- Theatrical release poster
- Directed by: Al Adamson Jean Hewitt
- Written by: Rex Carlton
- Produced by: Martin B. Cohen Samuel M. Sherman Rex Carlton Al Adamson Paragon Pictures
- Starring: John Carradine Alexander D'Arcy Paula Raymond Robert Dix Vicki Volante John Cardos
- Cinematography: László Kovács
- Edited by: Peter Perry Jr.
- Distributed by: Crown International Pictures(theatrical, US)
- Release date: October 5, 1969;
- Running time: 84 min
- Country: United States
- Language: English

= Blood of Dracula's Castle =

1969 film by Al Adamson and Jean Hewitt

Blood of Dracula's Castle is a 1969 American horror cult B-movie directed by Al Adamson and starring John Carradine, Alexander D'Arcy, Paula Raymond, Robert Dix, Vicki Volante, and John Cardos. It was released by exploitation film specialists Crown International Pictures. Although his name was played up in the lurid ad campaign, John Carradine only played George the butler in this film, and not Count Dracula. DVD prints all suffer from extensive emulsion scratches.

==Plot==
Count Dracula and his vampire wife are occupying Falcon Rock Castle in modern-day Arizona, hiding behind the identities of Count and Countess Townsend. When the castle's owner dies, the property passes on to a photographer named Glen Cannon, and Glen has decided to live there himself with his fiancée Liz. He drives out to the castle to inform the Townsends that they will have to move out. But his car breaks down when he gets there, and he and Liz have to spend the night with the Townsends.

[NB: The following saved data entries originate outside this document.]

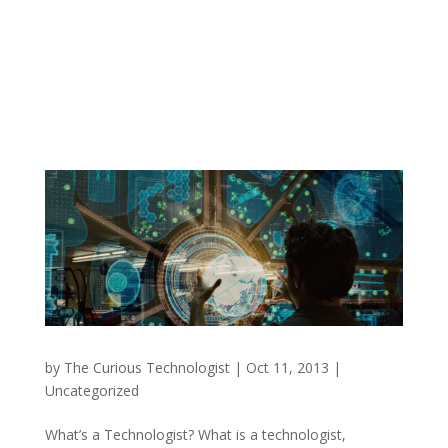
by
The Curious Technologist
|
Oct 11, 2013
|
Uncategorized
What’s a Technologist? What is a technologist,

The Townsends are actually vampires who sleep in coffins and lure pretty young girls to the castle to be drained of blood by their butler George, who then mixes real Bloody Marys for the couple, which they drink from martini glasses. George and Mango, the hunchback, keep mini-skirted women chained up in the basement, occasionally sacrificing one of them to "the Great God Luna" by burning them at the stake. Then there is a guy named Johnny, who becomes a serial killer when the moonlight strikes him (or a werewolf, depending on whether you watch the theatrical version or the late-night-TV version, the latter of which added a few werewolf scenes).

Glen and Liz accidentally witness one of the women being sacrificed in the cellar. Dracula and the Countess try to force Glen to sell the castle to them. In the final confrontation, George the butler is killed, the remaining women prisoners are freed, Mango the hunchback gets shot, hit with an ax, and set afire before dying. The vampires wind up exposed to sunlight and dissolve away into dust. Glen and Liz decide not to live in the castle after all, and drive off together. However, two bats emerge unseen from the ashes and fly away.

==Cast==
- John Carradine as George, the butler
- Alexander D'Arcy as Count Dracula, alias Count Charles Townsend
- Paula Raymond as Countess Dracula, alias Countess Townsend
- Robert Dix as Johnny the serial killer (or werewolf)
- Gene Otis Shayne as Glen Cannon (as Gene O'Shane)
- Jennifer Bishop as Liz Arden (as Barbara Bishop)
- Vicki Volante as Ann, motorist-victim
- Ray Young as Mango the hunchback
- John 'Bud' Cardos (credited as John Cardos) as prison guard
- Ken Osborne as telegram delivery man
- Joyce King as body in the water

==Production==
Ostensibly located in Arizona, the film was actually shot at Shea's Castle, near Lancaster, California. Other portions of the film were shot in the Coachella Valley, California.

Jayne Mansfield was originally set to star in the film as Countess Townsend, but she died in a car accident before shooting began.

A proposed sequel, which was going to be titled Dracula's Coffin, was announced, but never made.

==Music==
The introduction to the film features the song "The Next Train Out" performed by Gil Bernal, with lyrics by Bob Russell and music by Lincoln Mayorga.